- _Sección de texto_

━━━━

El alcalde de Quito deberá llevar grillete electrónico por presunta malversación

El alcalde de Quito, Jorge Yunda, deberá llevar grillete electrónico y tendrá prohibida la salida de Ecuador mientras dura la instrucción fiscal de un caso que en el que fue imputado este martes por un presunto delito de malversación de fondos públicos en la compra de 100.000 pruebas PCR para la detección del coronavirus el año pasado.

Yunda, regidor de la capital ecuatoriana desde 2019, fue vinculado este martes a un proceso de presunta corrupción, junto a otros seis funcionarios y exfuncionarios públicos como presuntos coautores, informó la Fiscalía en un comunicado.

«La Fiscalía solicitó prisión preventiva para todos los involucrados», dice la nota de prensa, pero «el presidente de la Corte Provincial de Justicia de Pichincha, Vladimir Jhayya Flor, ordenó prohibición de salida del país, uso de dispositivo electrónico de vigilancia y presentaciones ante la autoridad».

━━━━

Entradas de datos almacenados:
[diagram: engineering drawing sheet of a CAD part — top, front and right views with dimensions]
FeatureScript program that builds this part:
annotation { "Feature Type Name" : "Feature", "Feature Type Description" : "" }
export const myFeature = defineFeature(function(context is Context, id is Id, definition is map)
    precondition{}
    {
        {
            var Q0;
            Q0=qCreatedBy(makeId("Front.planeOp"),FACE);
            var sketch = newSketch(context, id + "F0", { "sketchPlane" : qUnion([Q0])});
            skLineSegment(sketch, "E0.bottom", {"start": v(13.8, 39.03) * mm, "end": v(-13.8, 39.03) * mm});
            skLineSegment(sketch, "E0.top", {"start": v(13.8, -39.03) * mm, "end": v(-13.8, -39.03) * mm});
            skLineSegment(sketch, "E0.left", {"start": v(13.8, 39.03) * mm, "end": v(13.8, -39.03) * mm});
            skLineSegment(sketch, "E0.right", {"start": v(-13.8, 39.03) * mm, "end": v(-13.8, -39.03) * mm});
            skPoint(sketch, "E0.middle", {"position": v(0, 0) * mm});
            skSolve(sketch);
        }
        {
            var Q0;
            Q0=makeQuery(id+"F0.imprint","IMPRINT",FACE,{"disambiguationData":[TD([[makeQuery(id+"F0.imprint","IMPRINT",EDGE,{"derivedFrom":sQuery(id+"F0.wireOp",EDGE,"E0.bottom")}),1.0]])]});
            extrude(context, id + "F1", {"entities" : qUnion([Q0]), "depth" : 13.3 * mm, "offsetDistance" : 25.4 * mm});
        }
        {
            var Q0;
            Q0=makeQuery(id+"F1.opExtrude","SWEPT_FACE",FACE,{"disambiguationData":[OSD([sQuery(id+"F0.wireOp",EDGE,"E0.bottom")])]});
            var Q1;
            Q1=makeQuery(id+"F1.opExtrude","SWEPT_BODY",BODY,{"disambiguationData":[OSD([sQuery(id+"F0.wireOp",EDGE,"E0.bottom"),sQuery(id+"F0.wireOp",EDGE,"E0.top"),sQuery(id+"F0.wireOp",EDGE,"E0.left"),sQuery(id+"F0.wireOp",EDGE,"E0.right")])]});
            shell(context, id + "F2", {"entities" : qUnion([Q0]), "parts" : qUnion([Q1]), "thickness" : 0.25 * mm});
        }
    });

━━━━

Reproduce tal cual el fragmento de la noticia sobre el alcalde de Quito que va desde "El alcalde de Quito deberá" hasta "el año pasado.".

El alcalde de Quito deberá llevar grillete electrónico por presunta malversación

El alcalde de Quito, Jorge Yunda, deberá llevar grillete electrónico y tendrá prohibida la salida de Ecuador mientras dura la instrucción fiscal de un caso que en el que fue imputado este martes por un presunto delito de malversación de fondos públicos en la compra de 100.000 pruebas PCR para la detección del coronavirus el año pasado.